Convergere nell’unità

Oggi il compito del più sano pensiero filosofico-scientifico è quello di cogliere «la polifonia delle forme della ragione» e di richiedere molte «prospettive di accesso alla verità». Si tratta del criterio basilare del pensiero complesso che, dove lo si invita a essere protagonista diretto, è in grado di generare a ogni livello processi di rifondazione in grado di incidere sulla trasformazione della realtà umana (e non), facendoci capire, come già hanno ben individuato prima Pierre Teilhard de Chardin e ultimamente Mauro Ceruti, che cultura e natura non sono separate, che «il futuro del cosmo e quello dell’uomo interagiscono profondamente».

Tutto ciò per Staglianò contribuisce, una volta «guadagnata l’autonomia metodologica delle singole scienze», a rimettere al centro «il problema più serio quello del loro convergere nell’unità», problema giustamente ritenuto «non semplice» per i processi di specializzazione in corso.

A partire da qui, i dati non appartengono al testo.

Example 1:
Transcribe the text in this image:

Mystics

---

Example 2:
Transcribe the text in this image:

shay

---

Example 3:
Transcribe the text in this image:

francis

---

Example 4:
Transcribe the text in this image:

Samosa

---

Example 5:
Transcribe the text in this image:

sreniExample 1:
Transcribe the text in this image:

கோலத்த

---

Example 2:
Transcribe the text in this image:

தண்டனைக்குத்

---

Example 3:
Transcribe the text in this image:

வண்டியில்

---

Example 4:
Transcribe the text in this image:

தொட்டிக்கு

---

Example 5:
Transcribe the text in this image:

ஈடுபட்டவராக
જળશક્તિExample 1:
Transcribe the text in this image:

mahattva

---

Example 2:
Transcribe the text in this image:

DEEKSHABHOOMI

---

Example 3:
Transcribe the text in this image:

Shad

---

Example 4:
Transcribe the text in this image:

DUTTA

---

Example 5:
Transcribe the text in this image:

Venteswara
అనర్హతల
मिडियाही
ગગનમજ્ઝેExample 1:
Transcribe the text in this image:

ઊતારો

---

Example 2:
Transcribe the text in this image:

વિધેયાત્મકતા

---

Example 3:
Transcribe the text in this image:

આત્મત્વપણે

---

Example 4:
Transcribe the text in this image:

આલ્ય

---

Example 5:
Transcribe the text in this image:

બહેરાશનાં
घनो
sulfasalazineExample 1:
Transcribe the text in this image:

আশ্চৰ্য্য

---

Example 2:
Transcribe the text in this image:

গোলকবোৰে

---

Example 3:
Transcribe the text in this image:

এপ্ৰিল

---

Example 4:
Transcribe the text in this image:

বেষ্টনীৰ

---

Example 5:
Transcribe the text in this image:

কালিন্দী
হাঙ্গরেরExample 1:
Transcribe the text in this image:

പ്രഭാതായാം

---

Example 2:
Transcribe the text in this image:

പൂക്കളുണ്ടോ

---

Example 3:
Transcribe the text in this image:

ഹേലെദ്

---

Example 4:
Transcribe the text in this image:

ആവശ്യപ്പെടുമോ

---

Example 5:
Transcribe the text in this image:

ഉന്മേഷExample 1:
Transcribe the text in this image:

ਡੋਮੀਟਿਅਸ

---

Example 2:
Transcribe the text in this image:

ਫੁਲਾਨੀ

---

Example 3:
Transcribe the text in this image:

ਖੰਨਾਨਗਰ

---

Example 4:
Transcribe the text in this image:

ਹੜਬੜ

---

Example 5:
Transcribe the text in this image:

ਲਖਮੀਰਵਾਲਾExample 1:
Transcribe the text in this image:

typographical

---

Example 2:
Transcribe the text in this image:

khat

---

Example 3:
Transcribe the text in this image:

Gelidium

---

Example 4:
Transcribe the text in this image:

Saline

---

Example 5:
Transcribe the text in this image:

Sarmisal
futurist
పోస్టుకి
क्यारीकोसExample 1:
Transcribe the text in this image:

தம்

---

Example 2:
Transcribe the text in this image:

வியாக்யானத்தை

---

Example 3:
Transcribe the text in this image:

Ma una volta riconosciuto sul piano epistemico che la diversità dei vari approcci messi in campo deriva da come «ogni disciplina scientifica si rapporta alla realtà per conoscerla», bisogna lavorare alla «integrazione in una unica scienza dell’uomo frutto della convergenza di tutti i saperi disponibili» per superare i vecchi dualismi e mettere in campo l’idea che «oltre la scienza c’è effettivo e reale sapere critico», dono razionale che pure a fatica abbiamo conquistato grazie al confronto-scontro con le ragioni della scienza frutto a loro volta delle leonardesche «infinite ragioni del reale».

In esso possono giocare un ruolo non secondario, per Staglianò, in particolar modo le cosiddette scienze dello spirito e la stressa teologia, che in futuro potrà non essere più denominata «scienza», senza per questo rinunciare «al suo ruolo di investigazione razionale sul sapere della fede».

Si perviene, in tal modo, a prefigurare «una nuova figura di teologia, criticamente più avvertita del suo strutturale rapporto con la fede ed il suo sapere», come forma di «mediazione in una cultura complessa ed in movimento» sino a forgiare «in continuazione le categorie linguistiche generali con le quali rappresenta sé stessa ed il proprio mondo».

Così un percorso di natura epistemologica, le cui radici sono il frutto della piena metabolizzazione di quelle vere e proprie risorse metacognitive presenti nella Fides et Ratio e che possono far parte del nostro «piccolo Pantheon portatile» sia credenti e meno, per usare un’espressione di Alain Badiou, ha portato Antonio Staglianò a tracciare la Pop-Theology, un percorso nato con l’obiettivo di «dialogare con tutti», che «sappia parlare il linguaggio di tutti e di tutti si faccia interprete», di essere «una teologia per tutti che si mette – come deve per statuto epistemologico – al servizio di tutti e di tutti i saperi».

La proposta è mossa da una «precomprensione pastorale» ed è rivolta in primis a cominciare dal non facile, ma necessario «processo di “ripensare il pensiero”», che rimane ed «è l’impresa più ardua per tutti, oggi», anche perché abbiamo come comunità pensanti (e non) l’obbligo primario di non continuare a «mentire sul reale», come è stato fatto sinora, in quanto se si procede su tale strada il reale prima o poi «si vendica», come ci ha avvertito Simone Weil già negli anni Trenta.